> [Assignment]:
Continue the methods text on antibacterial testing of mustard seed and sprout extracts, starting after its last sentence.
(Beginning of Excerpt to read)
Agar diffusion method
The agar diffusion method was performed according to Bauer et al.32 procedure. The antibacterial activity of mustard seeds and 5-days sprout phenolic extracts against pathogenic bacteria was detected on Mueller–Hinton agar. A total 100 µl of each tested bacterium suspension (108 CFU/ml) was spread on the surface of the plates. The tested extracts (50 µg gallic acid equivalent (GAE)) were added to wells which punched by a well borer in the agar medium and incubated for 18 h at 37 ± 1 °C. The antimicrobial activity was evaluated by measuring the clear growth-inhibition zones (mm). Gentamicin is used as a positive control.
Determination of minimum inhibition concentration (MIC)
The MIC values for the tested extracts were determined using the agar dilution diffusion technique. 108 CFU/ml of each pathogenic bacterium were put on Muller Hinton agar media and incubated at 37 ± 2 °C for 18 h with various doses of each extract. A MIC value was defined as the lowest extract concentration at which each bacterium’s growth was inhibited.
(End of Excerpt to read)
(Beginning of Source information)
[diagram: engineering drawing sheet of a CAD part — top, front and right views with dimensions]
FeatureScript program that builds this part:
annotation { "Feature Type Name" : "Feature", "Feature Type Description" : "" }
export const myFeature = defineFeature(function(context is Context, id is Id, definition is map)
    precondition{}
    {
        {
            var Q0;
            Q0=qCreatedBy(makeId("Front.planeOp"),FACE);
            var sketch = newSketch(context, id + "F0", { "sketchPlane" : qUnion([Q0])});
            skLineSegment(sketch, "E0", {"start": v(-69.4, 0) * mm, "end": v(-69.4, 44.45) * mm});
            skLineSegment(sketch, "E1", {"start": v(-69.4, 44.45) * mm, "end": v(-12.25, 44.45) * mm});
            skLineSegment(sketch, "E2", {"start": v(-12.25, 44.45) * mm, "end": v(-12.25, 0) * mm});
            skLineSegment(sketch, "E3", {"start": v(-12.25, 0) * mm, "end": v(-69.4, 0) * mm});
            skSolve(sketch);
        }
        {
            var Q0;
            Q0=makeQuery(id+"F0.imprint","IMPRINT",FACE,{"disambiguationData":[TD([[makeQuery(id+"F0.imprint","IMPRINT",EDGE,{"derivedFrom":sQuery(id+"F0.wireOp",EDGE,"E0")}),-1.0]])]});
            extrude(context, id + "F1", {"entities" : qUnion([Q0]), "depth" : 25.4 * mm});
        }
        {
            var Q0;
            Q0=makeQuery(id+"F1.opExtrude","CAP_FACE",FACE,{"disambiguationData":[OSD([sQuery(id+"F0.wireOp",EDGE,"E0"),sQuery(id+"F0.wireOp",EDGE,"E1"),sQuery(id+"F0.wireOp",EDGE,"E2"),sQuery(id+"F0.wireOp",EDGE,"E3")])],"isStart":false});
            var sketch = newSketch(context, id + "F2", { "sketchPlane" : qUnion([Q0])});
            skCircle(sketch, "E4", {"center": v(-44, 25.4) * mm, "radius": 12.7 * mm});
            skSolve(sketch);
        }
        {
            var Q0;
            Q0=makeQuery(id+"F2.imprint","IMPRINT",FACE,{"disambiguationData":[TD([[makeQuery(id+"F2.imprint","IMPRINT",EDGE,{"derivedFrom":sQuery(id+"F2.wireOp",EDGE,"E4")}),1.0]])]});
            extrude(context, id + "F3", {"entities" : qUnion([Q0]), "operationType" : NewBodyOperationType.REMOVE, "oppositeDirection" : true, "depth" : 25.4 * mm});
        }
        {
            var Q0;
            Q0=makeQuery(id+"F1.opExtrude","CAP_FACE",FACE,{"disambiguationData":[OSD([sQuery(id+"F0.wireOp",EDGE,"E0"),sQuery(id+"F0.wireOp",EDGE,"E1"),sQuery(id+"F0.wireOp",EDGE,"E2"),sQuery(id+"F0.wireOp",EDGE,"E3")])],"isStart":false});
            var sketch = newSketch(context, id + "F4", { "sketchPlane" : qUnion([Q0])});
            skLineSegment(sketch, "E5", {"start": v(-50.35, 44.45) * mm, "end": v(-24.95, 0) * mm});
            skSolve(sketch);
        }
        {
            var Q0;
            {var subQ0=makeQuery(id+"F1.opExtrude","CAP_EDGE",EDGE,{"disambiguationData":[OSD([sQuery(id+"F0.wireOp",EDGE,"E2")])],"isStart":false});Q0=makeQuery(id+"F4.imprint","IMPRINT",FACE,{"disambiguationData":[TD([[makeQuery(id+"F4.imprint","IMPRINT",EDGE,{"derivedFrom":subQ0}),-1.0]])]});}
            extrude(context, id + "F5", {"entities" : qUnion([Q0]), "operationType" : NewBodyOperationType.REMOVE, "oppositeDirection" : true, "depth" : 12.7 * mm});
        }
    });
(End of Source information)
> [Answer space]:
In-vitro antidiabetic assays
α-Amylase inhibition assay
α-Amylase inhibition activities of mustard seeds and 5-days sprout phenolic extracts were determined as described by Liu et al.33. In one mL reaction mixture: 5 units of pancreatic α-amylase were mixed with 20 mM sodium phosphate buffer (pH 7.2) and 0.01 mL phenolic extract or acarbose. After incubation for 5 min at 37 °C, 1% starch (0.1 mL) was added and incubated for 30 min. Then 0.5 mL of dinitrosalicylic reagent was added and boiled for 10 min, and spectrophotometry read at 540 nm. The inhibition was calculated according to Eq. (4).
IC50 value is the phenolic concentration required to inhibit 50% of enzymatic activity.
α-Glucosidase inhibition assay
α-Glucosidase inhibition activities of mustard seeds and 5-days sprout phenolic extracts were assayed as reported by Zhang et al.34. In one mL reaction mixture: one unit of α-glucosidase was mixed with 0.01 mL of phenolic extract or acarbose at pH 6.8 using sodium phosphate buffer and incubated for 5 min at 37 °C. Then, 2 mM p-nitrophenyl-α-glucopyranoside was added, and spectrophotometry read at 405 nm after 15 min of incubation. The inhibition was calculated according to Eq. (5).
IC50 value is the phenolic concentration required to inhibit 50% of enzymatic activity.
All experimental procedures were carried out in compliance with relevant guidelines.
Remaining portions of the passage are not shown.